_What you have to do_
Each line of the data below either holds "raise" or does not. Report how many do, and only that.

_Data to use_
:::::

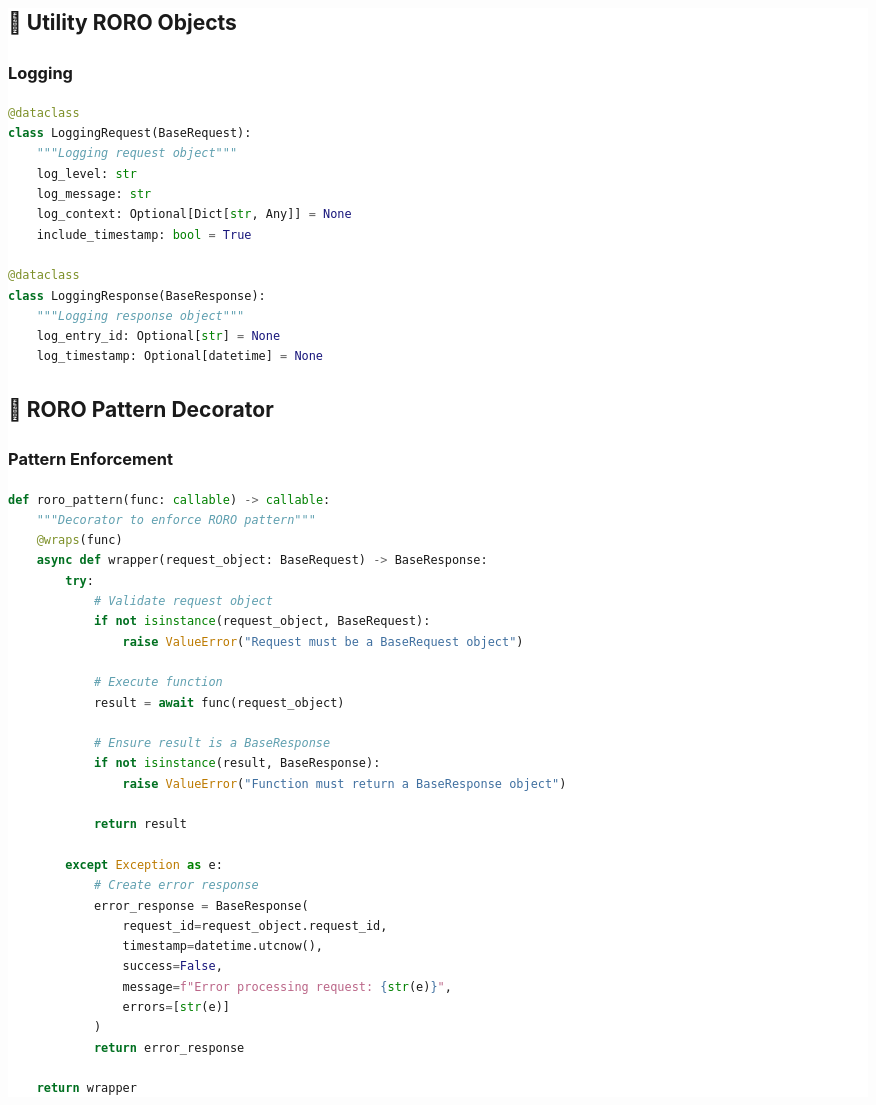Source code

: ## 🔧 Utility RORO Objects

### Logging
```python
@dataclass
class LoggingRequest(BaseRequest):
    """Logging request object"""
    log_level: str
    log_message: str
    log_context: Optional[Dict[str, Any]] = None
    include_timestamp: bool = True

@dataclass
class LoggingResponse(BaseResponse):
    """Logging response object"""
    log_entry_id: Optional[str] = None
    log_timestamp: Optional[datetime] = None
```

## 🎯 RORO Pattern Decorator

### Pattern Enforcement
```python
def roro_pattern(func: callable) -> callable:
    """Decorator to enforce RORO pattern"""
    @wraps(func)
    async def wrapper(request_object: BaseRequest) -> BaseResponse:
        try:
            # Validate request object
            if not isinstance(request_object, BaseRequest):
                raise ValueError("Request must be a BaseRequest object")
            
            # Execute function
            result = await func(request_object)
            
            # Ensure result is a BaseResponse
            if not isinstance(result, BaseResponse):
                raise ValueError("Function must return a BaseResponse object")
            
            return result
            
        except Exception as e:
            # Create error response
            error_response = BaseResponse(
                request_id=request_object.request_id,
                timestamp=datetime.utcnow(),
                success=False,
                message=f"Error processing request: {str(e)}",
                errors=[str(e)]
            )
            return error_response
    
    return wrapper
```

:::::

_Written solution_
2